The sad truth is that ‘open-source’ and ‘widely-used’ are qualities the NSA can’t resist; they present an information-rich opportunity for cracking. There is no white-knight brotherhood of open-source wizards who will write a secure encryption program with a cute GUI that will work properly for long.
If we’re going to reclaim online privacy, the general public will need to be more savvy and suspicious than we have been in the past. The easy-to-use and effective encryption program that the ACLU and Snowden call for will be a constantly moving target. Is the general public ready for the hunt? Until they are, shouting for ‘more encryption’ is counterproductive.
Edward Snowden did a great thing for humanity when he exposed the NSA’s, and partner spying operations’, offensive practices against the people they’re supposed to serve. I don’t begrudge him trying to scrape out a life from what’s left to him; kowtowing to Putin and his American Buddies is part of that. However, it is now in the public’s interest to take whatever Edward says with a grain of salt.
So what do we do? Ending with another quote from Kamp/FOSDEM 2014, where he address the audience directly, NOT as an imaginary NSA agent!
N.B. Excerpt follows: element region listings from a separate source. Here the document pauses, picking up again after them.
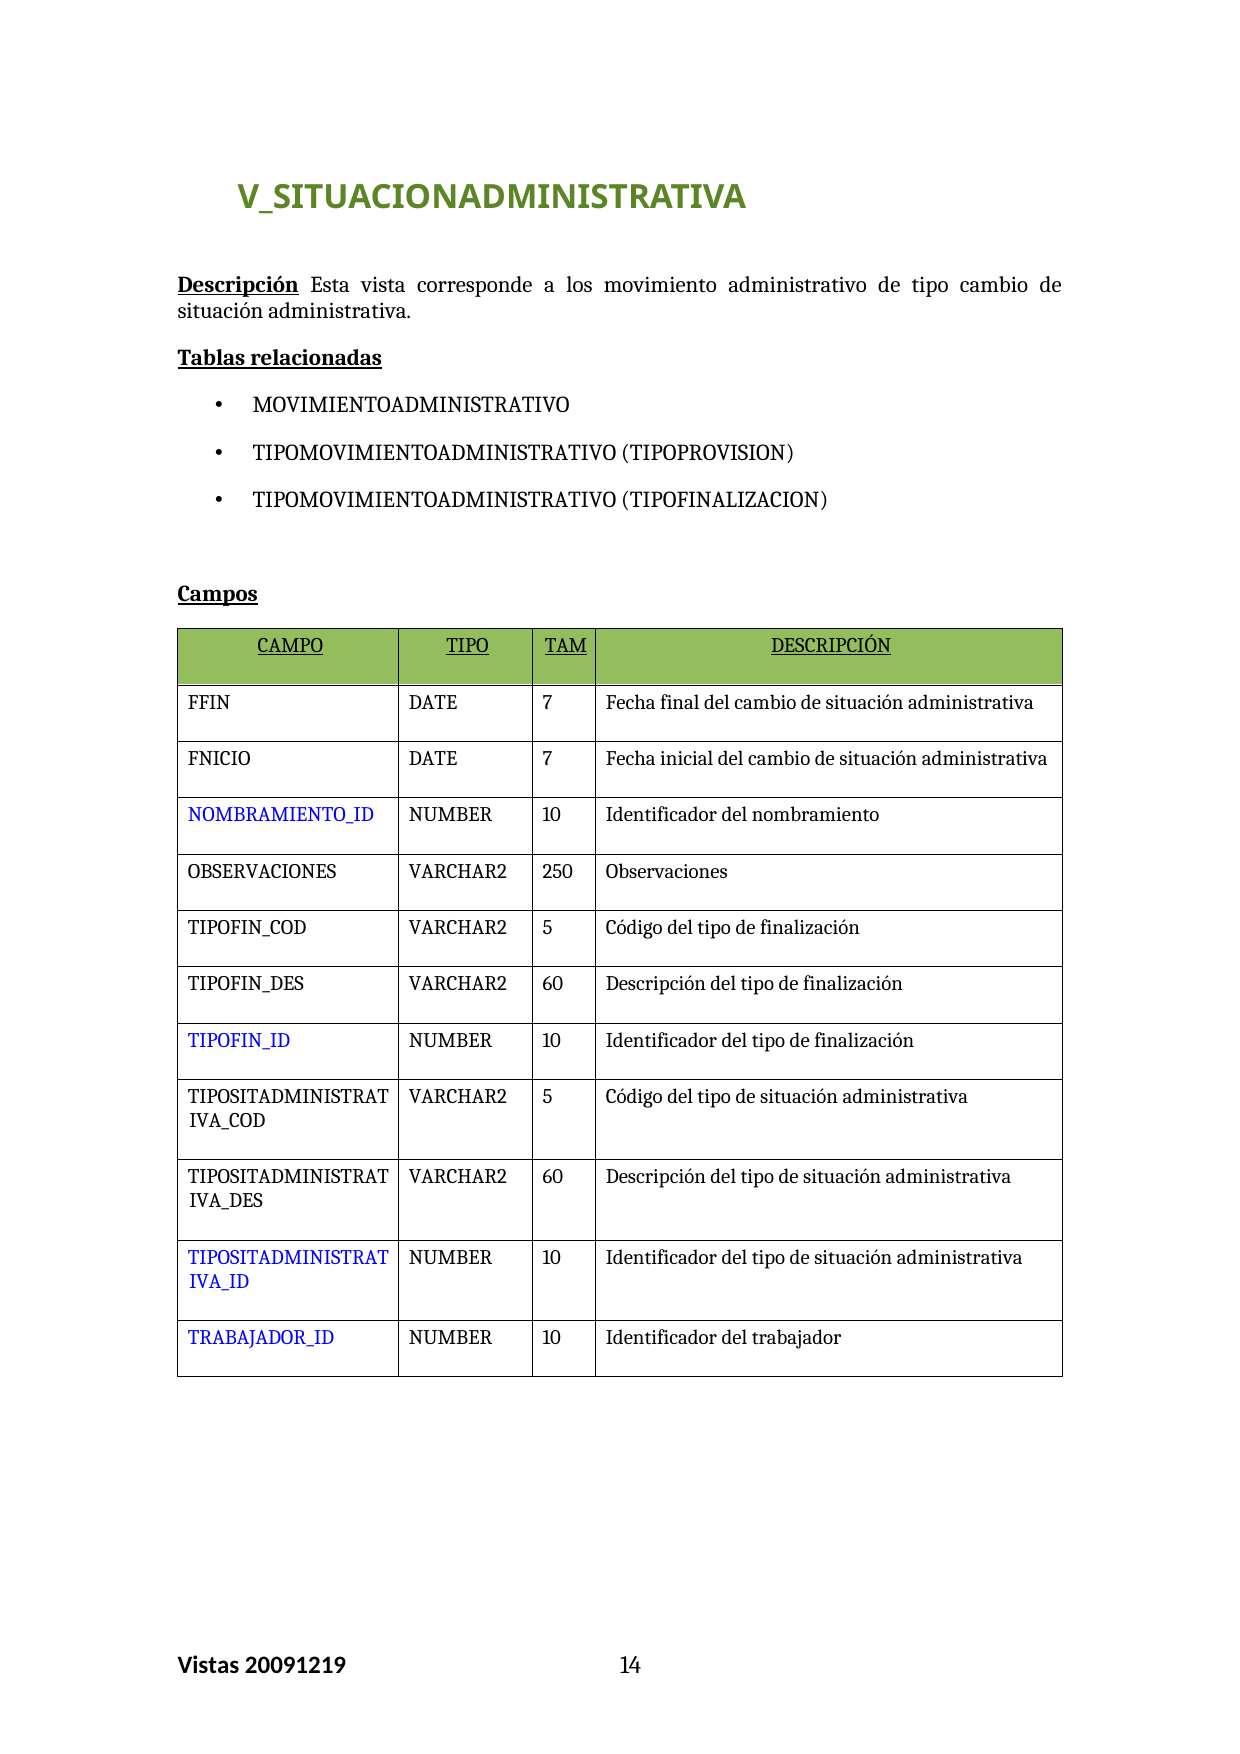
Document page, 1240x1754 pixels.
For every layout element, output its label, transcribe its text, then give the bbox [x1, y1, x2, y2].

table_cell NUMBER [399, 1241, 532, 1320]
table_cell 5 [533, 1080, 595, 1159]
table_cell Identificador del tipo de finalización [596, 1024, 1062, 1079]
table_cell DATE [399, 742, 532, 797]
table_cell 10 [533, 1024, 595, 1079]
table_cell FNICIO [178, 742, 398, 797]
list TIPOMOVIMIENTOADMINISTRATIVO (TIPOPROVISION) [215, 439, 1062, 466]
table_cell Fecha final del cambio de situación administrativa [596, 686, 1062, 741]
table_cell TIPOFIN_COD [178, 911, 398, 966]
table_header DESCRIPCIÓN [596, 629, 1062, 684]
table_cell 250 [533, 855, 595, 910]
table_cell VARCHAR2 [399, 911, 532, 966]
table_cell NUMBER [399, 798, 532, 853]
table_cell VARCHAR2 [399, 855, 532, 910]
table_cell Identificador del trabajador [596, 1321, 1062, 1376]
table_cell TIPOFIN_ID [178, 1024, 398, 1079]
list TIPOMOVIMIENTOADMINISTRATIVO (TIPOFINALIZACION) [215, 487, 1062, 513]
table_cell Código del tipo de situación administrativa [596, 1080, 1062, 1159]
table_header CAMPO [178, 629, 398, 684]
table_cell 60 [533, 967, 595, 1023]
table_cell NUMBER [399, 1321, 532, 1376]
table_cell VARCHAR2 [399, 1160, 532, 1239]
table_cell 10 [533, 798, 595, 853]
table_cell 7 [533, 742, 595, 797]
table_cell Identificador del nombramiento [596, 798, 1062, 853]
table_cell 5 [533, 911, 595, 966]
table_cell Descripción del tipo de finalización [596, 967, 1062, 1023]
table_cell 7 [533, 686, 595, 741]
table_header TAM [533, 629, 595, 684]
table_cell Fecha inicial del cambio de situación administrativa [596, 742, 1062, 797]
text Tablas relacionadas [177, 345, 1062, 371]
table_cell FFIN [178, 686, 398, 741]
table_cell Descripción del tipo de situación administrativa [596, 1160, 1062, 1239]
table_cell NUMBER [399, 1024, 532, 1079]
table_cell TIPOSITADMINISTRATIVA_DES [178, 1160, 398, 1239]
table_cell DATE [399, 686, 532, 741]
table_cell VARCHAR2 [399, 1080, 532, 1159]
table_cell TRABAJADOR_ID [178, 1321, 398, 1376]
table_cell OBSERVACIONES [178, 855, 398, 910]
table_cell VARCHAR2 [399, 967, 532, 1023]
table_cell TIPOSITADMINISTRATIVA_ID [178, 1241, 398, 1320]
table_cell Observaciones [596, 855, 1062, 910]
list MOVIMIENTOADMINISTRATIVO [215, 392, 1062, 418]
table_cell Código del tipo de finalización [596, 911, 1062, 966]
table_cell 10 [533, 1241, 595, 1320]
table_cell NOMBRAMIENTO_ID [178, 798, 398, 853]
table_cell 10 [533, 1321, 595, 1376]
table_cell TIPOFIN_DES [178, 967, 398, 1023]
table_cell TIPOSITADMINISTRATIVA_COD [178, 1080, 398, 1159]
text Descripción Esta vista corresponde a los movimiento administrativo de tipo cambio de situación administrativa. [177, 271, 1062, 324]
table_cell 60 [533, 1160, 595, 1239]
subtitle V_SITUACIONADMINISTRATIVA [182, 173, 1062, 218]
table_header TIPO [399, 629, 532, 684]
table_cell Identificador del tipo de situación administrativa [596, 1241, 1062, 1320]
text Campos [177, 581, 1062, 607]
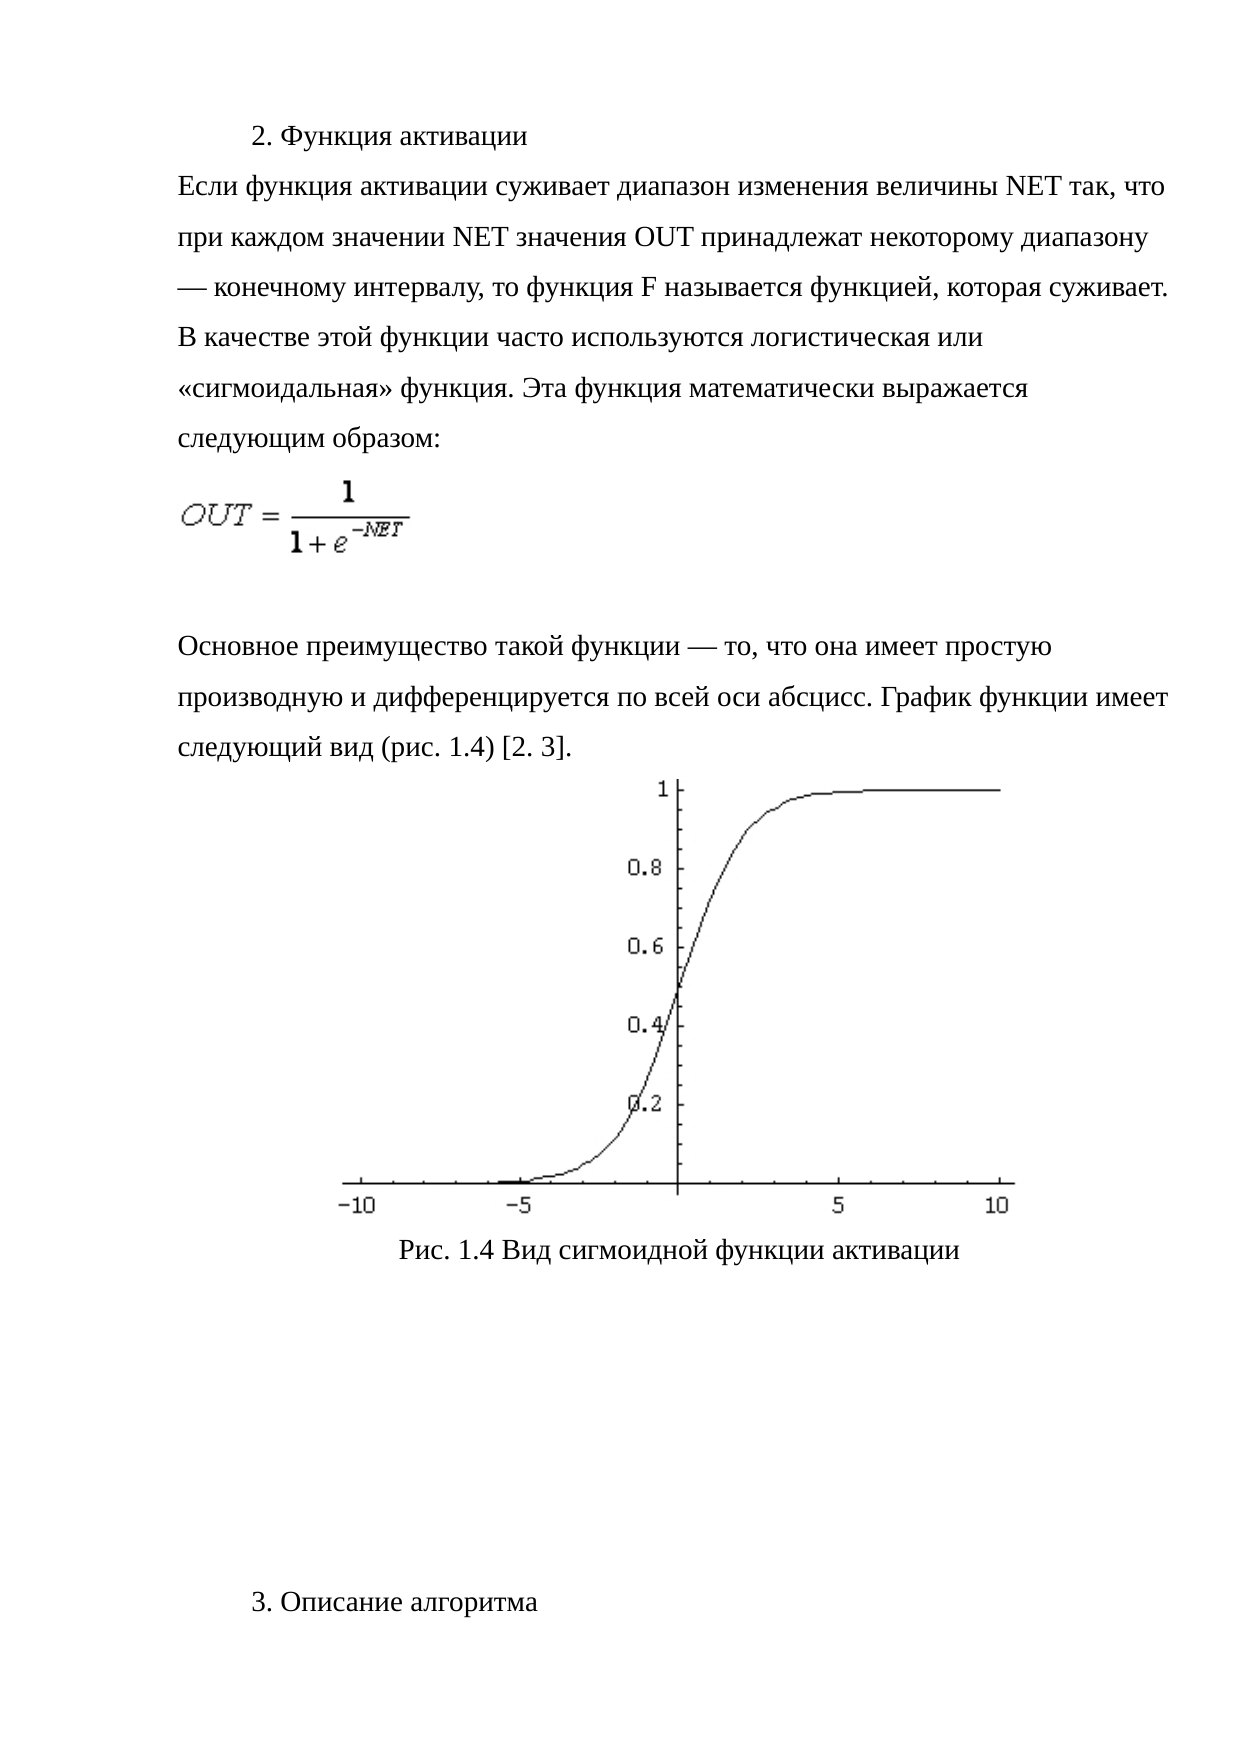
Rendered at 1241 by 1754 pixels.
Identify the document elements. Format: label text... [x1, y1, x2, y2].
The standard reaction in the open-source environment to Edward Snowden’s disclosures has been “We need to strengthen the protocols! We need to have SSL everywhere!” I think that misses the point by a large margin. The things that have been published by the Snowden documents, by now, are the things that the general public can understand reading their newspaper. The stuff we would be interested in have not been published and maybe never will. Attempting to add more encryption is just likely to have more broken encryption on the internet. This is not a technical problem, this is a political problem. It must be solved by political means. That means find politicians in your country who can understand this and make sure they understand it. If you cannot find these politicians, get you some… This is your children’s, grandchildren’s future society you’re looking at.
I think Kamp understands the ACLU better than most.